=== Begin Enclosure ===

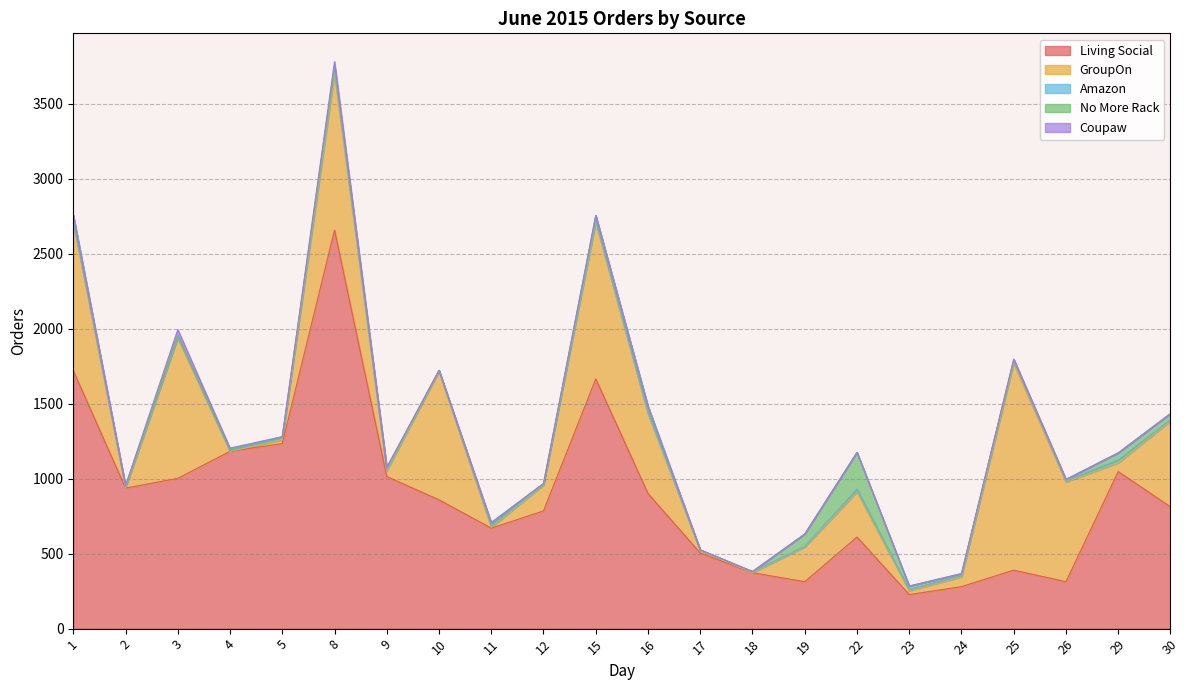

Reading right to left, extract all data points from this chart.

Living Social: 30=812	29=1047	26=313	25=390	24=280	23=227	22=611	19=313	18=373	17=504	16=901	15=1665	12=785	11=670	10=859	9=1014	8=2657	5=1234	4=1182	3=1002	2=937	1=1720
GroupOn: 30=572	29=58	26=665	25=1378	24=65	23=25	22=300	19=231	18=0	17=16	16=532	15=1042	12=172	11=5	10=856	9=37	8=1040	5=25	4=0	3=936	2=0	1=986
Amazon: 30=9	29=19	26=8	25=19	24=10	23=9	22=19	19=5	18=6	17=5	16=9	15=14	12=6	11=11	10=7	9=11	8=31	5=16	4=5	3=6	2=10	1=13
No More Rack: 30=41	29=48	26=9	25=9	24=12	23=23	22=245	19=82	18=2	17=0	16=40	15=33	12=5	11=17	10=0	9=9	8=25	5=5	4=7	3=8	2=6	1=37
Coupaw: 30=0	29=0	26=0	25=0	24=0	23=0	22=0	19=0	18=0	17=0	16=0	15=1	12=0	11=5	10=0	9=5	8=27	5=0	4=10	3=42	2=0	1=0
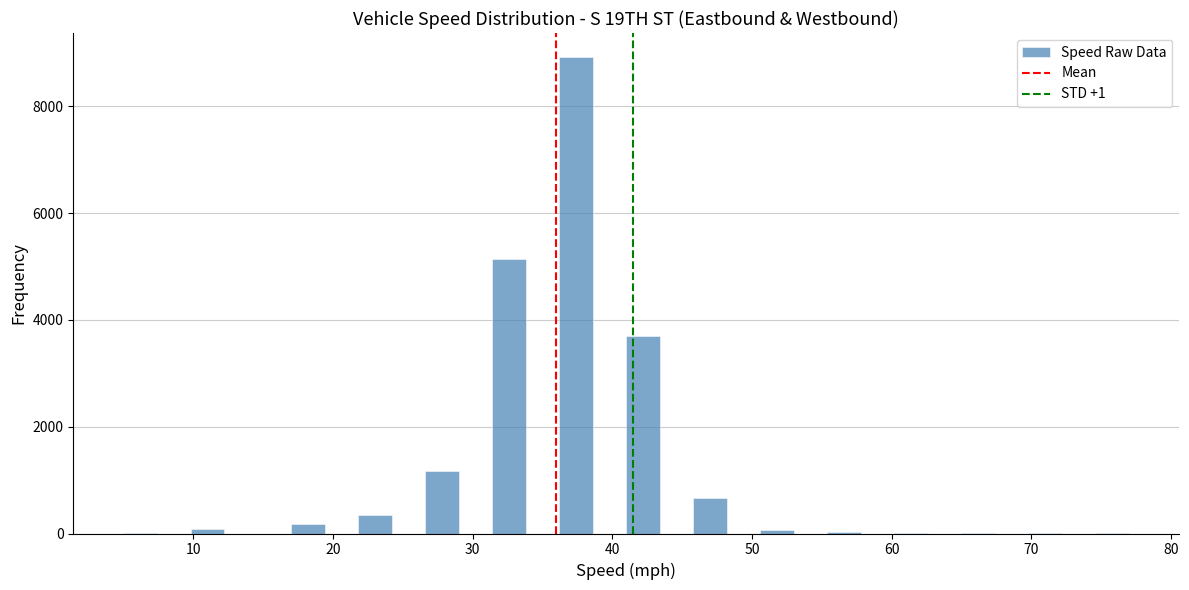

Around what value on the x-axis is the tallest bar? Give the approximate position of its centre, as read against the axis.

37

=== End Enclosure ===

## The problem:
Reproduce the material above with "x-axis" substituted by "horizontal axis" and everything else unchanged, omitting the pictures.

## Response area:
Reading right to left, extract all data points from this chart.

Living Social: 30=812	29=1047	26=313	25=390	24=280	23=227	22=611	19=313	18=373	17=504	16=901	15=1665	12=785	11=670	10=859	9=1014	8=2657	5=1234	4=1182	3=1002	2=937	1=1720
GroupOn: 30=572	29=58	26=665	25=1378	24=65	23=25	22=300	19=231	18=0	17=16	16=532	15=1042	12=172	11=5	10=856	9=37	8=1040	5=25	4=0	3=936	2=0	1=986
Amazon: 30=9	29=19	26=8	25=19	24=10	23=9	22=19	19=5	18=6	17=5	16=9	15=14	12=6	11=11	10=7	9=11	8=31	5=16	4=5	3=6	2=10	1=13
No More Rack: 30=41	29=48	26=9	25=9	24=12	23=23	22=245	19=82	18=2	17=0	16=40	15=33	12=5	11=17	10=0	9=9	8=25	5=5	4=7	3=8	2=6	1=37
Coupaw: 30=0	29=0	26=0	25=0	24=0	23=0	22=0	19=0	18=0	17=0	16=0	15=1	12=0	11=5	10=0	9=5	8=27	5=0	4=10	3=42	2=0	1=0

Around what value on the horizontal axis is the tallest bar? Give the approximate position of its centre, as read against the axis.

37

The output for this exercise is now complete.